● PROBLEM REQUIREMENTS: Retype every one of the following items character for character, with nothing added or left out.

● SOURCE RECORDS:
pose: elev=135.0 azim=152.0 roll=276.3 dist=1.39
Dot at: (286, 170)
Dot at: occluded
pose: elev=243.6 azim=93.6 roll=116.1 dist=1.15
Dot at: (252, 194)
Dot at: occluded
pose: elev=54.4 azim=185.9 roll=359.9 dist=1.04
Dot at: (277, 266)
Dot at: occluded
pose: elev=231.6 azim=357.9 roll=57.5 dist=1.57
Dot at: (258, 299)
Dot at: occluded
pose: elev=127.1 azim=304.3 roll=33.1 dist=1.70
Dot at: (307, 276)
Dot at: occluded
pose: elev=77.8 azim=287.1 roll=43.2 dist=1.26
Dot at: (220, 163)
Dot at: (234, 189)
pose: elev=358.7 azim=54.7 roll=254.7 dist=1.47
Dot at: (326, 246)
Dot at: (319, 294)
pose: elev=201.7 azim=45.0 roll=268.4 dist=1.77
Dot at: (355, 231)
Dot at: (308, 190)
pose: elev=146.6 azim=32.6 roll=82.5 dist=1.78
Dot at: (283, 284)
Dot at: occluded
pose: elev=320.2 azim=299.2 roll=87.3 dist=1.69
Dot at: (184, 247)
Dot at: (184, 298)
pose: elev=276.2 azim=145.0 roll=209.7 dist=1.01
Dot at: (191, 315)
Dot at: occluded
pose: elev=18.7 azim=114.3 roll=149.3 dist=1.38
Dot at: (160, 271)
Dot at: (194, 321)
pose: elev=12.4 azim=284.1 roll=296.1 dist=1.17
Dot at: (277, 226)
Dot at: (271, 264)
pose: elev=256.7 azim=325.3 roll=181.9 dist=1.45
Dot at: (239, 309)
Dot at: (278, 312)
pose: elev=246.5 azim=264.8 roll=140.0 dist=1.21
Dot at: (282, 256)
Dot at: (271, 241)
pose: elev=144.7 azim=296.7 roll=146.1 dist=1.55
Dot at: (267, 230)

● COMPLETE ANSWER:
pose: elev=135.0 azim=152.0 roll=276.3 dist=1.39
Dot at: (286, 170)
Dot at: occluded
pose: elev=243.6 azim=93.6 roll=116.1 dist=1.15
Dot at: (252, 194)
Dot at: occluded
pose: elev=54.4 azim=185.9 roll=359.9 dist=1.04
Dot at: (277, 266)
Dot at: occluded
pose: elev=231.6 azim=357.9 roll=57.5 dist=1.57
Dot at: (258, 299)
Dot at: occluded
pose: elev=127.1 azim=304.3 roll=33.1 dist=1.70
Dot at: (307, 276)
Dot at: occluded
pose: elev=77.8 azim=287.1 roll=43.2 dist=1.26
Dot at: (220, 163)
Dot at: (234, 189)
pose: elev=358.7 azim=54.7 roll=254.7 dist=1.47
Dot at: (326, 246)
Dot at: (319, 294)
pose: elev=201.7 azim=45.0 roll=268.4 dist=1.77
Dot at: (355, 231)
Dot at: (308, 190)
pose: elev=146.6 azim=32.6 roll=82.5 dist=1.78
Dot at: (283, 284)
Dot at: occluded
pose: elev=320.2 azim=299.2 roll=87.3 dist=1.69
Dot at: (184, 247)
Dot at: (184, 298)
pose: elev=276.2 azim=145.0 roll=209.7 dist=1.01
Dot at: (191, 315)
Dot at: occluded
pose: elev=18.7 azim=114.3 roll=149.3 dist=1.38
Dot at: (160, 271)
Dot at: (194, 321)
pose: elev=12.4 azim=284.1 roll=296.1 dist=1.17
Dot at: (277, 226)
Dot at: (271, 264)
pose: elev=256.7 azim=325.3 roll=181.9 dist=1.45
Dot at: (239, 309)
Dot at: (278, 312)
pose: elev=246.5 azim=264.8 roll=140.0 dist=1.21
Dot at: (282, 256)
Dot at: (271, 241)
pose: elev=144.7 azim=296.7 roll=146.1 dist=1.55
Dot at: (267, 230)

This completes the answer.